This Michigan park's newest lawnmower is a flock of colorful sheep

YPSILANTI, MI - On a hillside at Riverside Park in Ypsilanti, there's been an unusual sight and sound: sheep.

They are a part of Project Mow, a business Yuko Frazier of Superior Township started last fall. The sheep are mowing the grass and foliage where it's hard for machines to reach, and they have the advantage of being much cuter.

The colorful Katahdin ewes and lambs are mowing parks in Ypsilanti after the city awarded Project Mow with a contract in November.

The idea didn't start as a business. Frazier bought the sheep from farms in Chelsea and Milan a year ago just because she wanted to have sheep.

"I had chickens. That's a gateway," she said.

Because she doesn't have space at home, she keeps them at the Dawn Farm co-op in Ypsilanti Township, where clients help look after them.

With a dry season last summer, she often needed to move the sheep to better grazing areas, and that's where she got the idea to have them go beyond the property at Dawn Farm.

Project Mow started last fall.

Frazier has a portable electric fence that she sets up and moves to keep the sheep, who stay at the site night and day until it's finished.

The cost of Project Mow is comparable to a traditional lawn service, but has the benefit of being eco-friendly and adorable.

Sheep will eat plants humans avoid such as poison ivy, Frazier said, and they produce manure that can be used as fertilizer.

The sheep will take about five days, eating throughout the day and night, to clear the hillsides on the Riverside Park of most of the brush and grass. After they finish at Riverside Park, they'll go to Frog Island Park.

While Frazier came out to tend the sheep on Saturday, May 27, people stopped during their walks and runs to take photos of the sheep and lambs.

That happens often, Frazier said.

"I enjoy talking to people about them," she said. "In the Ann Arbor and Ypsilanti area, people see and get it. They think it's a great idea."

Katadhin sheep, a hardy American breed that originated in Maine, are a particularly good breed for mowing. They are hairless sheep rather than wool sheep, meaning Frazier doesn't need to shear them.

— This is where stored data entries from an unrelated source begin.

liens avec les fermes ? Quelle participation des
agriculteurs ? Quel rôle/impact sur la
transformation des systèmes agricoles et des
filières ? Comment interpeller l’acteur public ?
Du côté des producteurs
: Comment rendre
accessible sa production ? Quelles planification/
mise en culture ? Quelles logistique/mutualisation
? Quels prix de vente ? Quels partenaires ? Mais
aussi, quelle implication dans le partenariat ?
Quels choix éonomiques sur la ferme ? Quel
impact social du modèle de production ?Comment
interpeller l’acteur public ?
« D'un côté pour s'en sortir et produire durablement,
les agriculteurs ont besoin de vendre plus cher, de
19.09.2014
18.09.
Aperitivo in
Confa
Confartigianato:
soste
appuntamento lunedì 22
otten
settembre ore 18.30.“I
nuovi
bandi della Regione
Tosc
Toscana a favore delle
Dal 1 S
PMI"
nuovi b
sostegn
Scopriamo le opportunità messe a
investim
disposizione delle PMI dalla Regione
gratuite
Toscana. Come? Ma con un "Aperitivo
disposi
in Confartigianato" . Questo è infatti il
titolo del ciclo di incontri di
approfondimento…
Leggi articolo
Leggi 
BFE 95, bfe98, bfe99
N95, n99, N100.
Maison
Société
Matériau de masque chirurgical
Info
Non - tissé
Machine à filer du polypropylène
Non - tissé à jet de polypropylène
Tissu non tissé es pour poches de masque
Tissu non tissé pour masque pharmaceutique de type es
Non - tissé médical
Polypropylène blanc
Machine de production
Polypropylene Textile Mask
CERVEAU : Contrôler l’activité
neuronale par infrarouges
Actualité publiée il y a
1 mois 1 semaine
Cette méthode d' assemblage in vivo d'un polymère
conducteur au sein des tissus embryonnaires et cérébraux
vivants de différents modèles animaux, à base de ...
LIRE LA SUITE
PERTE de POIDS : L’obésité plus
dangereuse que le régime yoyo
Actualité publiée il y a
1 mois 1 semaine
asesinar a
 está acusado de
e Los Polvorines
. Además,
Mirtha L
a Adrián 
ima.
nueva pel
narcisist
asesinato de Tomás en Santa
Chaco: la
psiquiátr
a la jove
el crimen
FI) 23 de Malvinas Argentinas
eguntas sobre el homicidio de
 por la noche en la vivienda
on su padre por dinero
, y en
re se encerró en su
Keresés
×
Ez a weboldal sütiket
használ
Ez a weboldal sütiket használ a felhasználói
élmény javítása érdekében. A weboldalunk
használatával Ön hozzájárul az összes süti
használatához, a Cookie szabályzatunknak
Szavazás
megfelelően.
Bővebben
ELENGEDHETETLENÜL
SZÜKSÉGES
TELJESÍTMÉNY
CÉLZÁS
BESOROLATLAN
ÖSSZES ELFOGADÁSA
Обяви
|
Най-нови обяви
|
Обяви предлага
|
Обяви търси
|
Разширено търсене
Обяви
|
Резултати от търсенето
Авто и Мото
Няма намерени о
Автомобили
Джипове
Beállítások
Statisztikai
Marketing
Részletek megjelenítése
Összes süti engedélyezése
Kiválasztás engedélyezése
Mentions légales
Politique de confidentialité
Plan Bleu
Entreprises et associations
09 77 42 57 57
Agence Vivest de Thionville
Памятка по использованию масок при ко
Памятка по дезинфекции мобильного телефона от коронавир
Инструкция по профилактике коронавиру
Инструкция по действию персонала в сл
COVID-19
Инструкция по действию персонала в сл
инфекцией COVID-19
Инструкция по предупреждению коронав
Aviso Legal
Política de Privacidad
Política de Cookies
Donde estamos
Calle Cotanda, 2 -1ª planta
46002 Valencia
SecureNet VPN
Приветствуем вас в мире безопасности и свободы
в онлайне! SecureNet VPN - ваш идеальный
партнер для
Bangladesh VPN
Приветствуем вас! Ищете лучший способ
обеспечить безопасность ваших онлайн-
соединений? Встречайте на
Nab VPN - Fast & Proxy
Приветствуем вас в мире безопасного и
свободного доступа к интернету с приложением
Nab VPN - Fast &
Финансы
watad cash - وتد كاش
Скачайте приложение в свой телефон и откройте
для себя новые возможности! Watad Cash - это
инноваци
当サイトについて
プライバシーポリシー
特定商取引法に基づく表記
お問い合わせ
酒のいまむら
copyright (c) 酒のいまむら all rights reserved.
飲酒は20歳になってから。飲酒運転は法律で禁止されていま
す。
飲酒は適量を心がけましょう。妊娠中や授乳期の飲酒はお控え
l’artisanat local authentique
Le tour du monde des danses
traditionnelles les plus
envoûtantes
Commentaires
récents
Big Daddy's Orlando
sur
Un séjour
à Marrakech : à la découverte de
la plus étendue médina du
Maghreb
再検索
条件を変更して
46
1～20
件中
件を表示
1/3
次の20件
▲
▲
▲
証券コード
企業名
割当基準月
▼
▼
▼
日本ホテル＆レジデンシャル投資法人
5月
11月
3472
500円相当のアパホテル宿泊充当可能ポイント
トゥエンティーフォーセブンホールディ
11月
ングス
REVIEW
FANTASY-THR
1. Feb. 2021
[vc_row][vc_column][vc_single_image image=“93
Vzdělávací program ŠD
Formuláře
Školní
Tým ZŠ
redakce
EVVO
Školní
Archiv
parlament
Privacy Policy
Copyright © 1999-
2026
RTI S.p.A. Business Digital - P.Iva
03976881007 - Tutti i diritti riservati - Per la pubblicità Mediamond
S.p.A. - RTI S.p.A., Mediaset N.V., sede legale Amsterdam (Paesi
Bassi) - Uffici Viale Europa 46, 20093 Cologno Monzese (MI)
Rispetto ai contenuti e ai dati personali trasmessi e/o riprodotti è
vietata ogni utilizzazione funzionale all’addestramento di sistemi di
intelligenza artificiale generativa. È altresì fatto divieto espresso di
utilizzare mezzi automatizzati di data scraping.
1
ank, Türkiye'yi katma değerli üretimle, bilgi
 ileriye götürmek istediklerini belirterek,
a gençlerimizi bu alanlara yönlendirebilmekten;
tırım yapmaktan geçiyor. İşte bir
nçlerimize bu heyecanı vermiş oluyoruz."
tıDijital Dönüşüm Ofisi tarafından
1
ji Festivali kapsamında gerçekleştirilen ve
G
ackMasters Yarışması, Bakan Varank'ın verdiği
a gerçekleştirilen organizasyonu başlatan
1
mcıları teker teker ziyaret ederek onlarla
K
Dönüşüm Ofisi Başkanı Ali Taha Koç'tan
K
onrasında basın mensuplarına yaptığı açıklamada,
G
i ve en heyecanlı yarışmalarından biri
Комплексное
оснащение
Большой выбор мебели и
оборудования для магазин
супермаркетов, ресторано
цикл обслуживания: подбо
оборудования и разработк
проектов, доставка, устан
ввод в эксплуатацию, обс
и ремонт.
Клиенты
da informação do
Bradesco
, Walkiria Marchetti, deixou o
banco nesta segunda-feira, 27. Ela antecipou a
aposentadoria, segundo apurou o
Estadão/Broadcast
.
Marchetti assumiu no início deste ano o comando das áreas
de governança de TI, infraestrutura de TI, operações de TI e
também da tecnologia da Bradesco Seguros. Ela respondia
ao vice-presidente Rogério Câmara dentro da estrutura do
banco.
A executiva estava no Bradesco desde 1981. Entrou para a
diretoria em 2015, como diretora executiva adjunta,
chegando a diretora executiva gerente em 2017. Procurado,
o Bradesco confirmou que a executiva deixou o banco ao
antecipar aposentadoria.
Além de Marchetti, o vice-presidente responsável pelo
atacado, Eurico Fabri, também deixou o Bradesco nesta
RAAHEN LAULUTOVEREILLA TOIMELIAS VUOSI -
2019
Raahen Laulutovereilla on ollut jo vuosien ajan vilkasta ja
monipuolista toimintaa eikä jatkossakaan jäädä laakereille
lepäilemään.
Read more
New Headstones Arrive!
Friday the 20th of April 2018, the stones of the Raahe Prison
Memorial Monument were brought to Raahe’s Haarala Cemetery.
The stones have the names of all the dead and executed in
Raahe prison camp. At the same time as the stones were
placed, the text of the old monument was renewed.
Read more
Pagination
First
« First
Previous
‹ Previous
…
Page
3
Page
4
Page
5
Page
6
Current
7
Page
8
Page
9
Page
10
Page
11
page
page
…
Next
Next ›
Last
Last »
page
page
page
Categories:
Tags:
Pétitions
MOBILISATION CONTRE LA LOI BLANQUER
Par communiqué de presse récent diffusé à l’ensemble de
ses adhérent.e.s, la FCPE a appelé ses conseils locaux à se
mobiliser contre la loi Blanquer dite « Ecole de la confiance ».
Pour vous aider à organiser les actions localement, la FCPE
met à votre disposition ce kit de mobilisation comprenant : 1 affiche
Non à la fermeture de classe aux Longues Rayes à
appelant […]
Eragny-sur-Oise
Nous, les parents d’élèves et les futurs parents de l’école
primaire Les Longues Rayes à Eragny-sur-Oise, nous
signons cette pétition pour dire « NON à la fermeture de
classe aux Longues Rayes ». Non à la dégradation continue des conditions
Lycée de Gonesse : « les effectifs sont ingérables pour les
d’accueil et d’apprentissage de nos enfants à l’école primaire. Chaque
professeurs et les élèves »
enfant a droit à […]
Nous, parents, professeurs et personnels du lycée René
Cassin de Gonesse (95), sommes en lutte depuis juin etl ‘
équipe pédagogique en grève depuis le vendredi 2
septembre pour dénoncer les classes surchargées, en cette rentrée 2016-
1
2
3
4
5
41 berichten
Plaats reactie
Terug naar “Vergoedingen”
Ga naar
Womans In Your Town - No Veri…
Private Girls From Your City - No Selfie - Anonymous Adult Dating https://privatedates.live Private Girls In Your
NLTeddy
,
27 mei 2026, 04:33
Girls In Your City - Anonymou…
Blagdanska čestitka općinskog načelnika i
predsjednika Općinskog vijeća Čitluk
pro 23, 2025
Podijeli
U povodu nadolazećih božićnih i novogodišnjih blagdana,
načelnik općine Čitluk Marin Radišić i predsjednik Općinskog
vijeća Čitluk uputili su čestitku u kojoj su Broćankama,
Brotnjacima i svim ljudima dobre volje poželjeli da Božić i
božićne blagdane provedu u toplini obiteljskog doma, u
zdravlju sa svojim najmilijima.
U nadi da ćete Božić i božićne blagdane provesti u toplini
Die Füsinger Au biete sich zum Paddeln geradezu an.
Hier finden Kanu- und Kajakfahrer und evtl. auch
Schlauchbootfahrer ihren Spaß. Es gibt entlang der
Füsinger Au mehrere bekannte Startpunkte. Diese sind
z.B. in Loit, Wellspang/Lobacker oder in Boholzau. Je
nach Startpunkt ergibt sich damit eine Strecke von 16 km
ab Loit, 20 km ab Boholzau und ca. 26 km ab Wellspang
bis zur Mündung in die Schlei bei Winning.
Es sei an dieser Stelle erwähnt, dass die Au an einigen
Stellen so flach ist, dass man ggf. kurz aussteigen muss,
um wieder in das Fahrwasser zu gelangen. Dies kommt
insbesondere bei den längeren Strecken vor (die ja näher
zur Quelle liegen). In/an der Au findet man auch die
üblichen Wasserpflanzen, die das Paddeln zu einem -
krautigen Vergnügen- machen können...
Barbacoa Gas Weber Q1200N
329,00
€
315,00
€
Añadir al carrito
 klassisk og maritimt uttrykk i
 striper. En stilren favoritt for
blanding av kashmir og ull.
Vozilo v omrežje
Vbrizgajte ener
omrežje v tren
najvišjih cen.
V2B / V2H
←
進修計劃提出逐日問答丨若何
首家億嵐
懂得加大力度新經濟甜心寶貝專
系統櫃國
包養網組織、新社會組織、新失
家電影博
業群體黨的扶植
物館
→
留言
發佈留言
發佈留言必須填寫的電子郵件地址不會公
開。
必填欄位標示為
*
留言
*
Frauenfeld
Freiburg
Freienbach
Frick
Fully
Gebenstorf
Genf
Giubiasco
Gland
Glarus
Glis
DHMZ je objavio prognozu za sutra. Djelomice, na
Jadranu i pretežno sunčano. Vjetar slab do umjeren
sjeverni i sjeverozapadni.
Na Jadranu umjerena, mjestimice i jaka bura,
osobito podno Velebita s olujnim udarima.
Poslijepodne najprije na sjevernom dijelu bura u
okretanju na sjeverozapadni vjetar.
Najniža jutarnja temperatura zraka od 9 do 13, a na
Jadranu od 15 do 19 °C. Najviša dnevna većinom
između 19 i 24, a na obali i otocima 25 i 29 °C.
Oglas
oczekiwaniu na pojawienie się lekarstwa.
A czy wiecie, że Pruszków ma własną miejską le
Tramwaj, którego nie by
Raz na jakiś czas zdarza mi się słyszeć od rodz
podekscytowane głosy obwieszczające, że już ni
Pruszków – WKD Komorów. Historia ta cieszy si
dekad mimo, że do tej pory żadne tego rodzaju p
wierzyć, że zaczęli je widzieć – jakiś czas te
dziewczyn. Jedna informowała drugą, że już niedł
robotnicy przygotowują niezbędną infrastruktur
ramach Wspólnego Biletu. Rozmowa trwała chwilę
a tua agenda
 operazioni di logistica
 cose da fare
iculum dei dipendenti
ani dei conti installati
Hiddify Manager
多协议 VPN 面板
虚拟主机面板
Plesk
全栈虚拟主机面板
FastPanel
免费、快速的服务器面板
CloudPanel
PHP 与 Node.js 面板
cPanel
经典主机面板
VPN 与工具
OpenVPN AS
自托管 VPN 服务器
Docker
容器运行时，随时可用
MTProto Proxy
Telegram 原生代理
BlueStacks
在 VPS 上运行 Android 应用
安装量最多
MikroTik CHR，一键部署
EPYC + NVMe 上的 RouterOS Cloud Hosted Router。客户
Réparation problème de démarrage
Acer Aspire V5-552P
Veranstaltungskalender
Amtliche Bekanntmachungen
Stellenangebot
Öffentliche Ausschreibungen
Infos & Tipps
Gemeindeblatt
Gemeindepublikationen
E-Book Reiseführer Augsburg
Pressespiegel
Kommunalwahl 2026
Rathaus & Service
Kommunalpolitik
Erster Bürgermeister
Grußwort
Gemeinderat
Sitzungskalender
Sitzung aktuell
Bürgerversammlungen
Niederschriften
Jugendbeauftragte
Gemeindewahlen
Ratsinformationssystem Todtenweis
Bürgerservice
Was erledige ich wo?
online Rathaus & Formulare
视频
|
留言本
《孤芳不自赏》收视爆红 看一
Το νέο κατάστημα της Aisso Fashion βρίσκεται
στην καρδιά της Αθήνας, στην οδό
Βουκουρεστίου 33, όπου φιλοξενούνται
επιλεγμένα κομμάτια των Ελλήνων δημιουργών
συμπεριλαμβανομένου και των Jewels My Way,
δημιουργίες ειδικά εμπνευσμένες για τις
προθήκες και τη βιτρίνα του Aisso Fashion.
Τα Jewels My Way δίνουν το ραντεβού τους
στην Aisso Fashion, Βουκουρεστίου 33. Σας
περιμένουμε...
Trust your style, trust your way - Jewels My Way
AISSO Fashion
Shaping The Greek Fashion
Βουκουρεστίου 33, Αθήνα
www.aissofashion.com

The sheep are also friendly. The ram will occasionally head butt people, but Frazier said he's OK as long as she watches where he is as she tends to him.

Frazier's ewes birthed 12 lambs this spring. She plans to sell the males and keep the ewes. With another ram, she could grow the herd and have sheep to mow multiple areas.

She's had some interest from prospective clients in both commercial and residential areas.

"I don't have to market them," she said. "They do a good job of that themselves."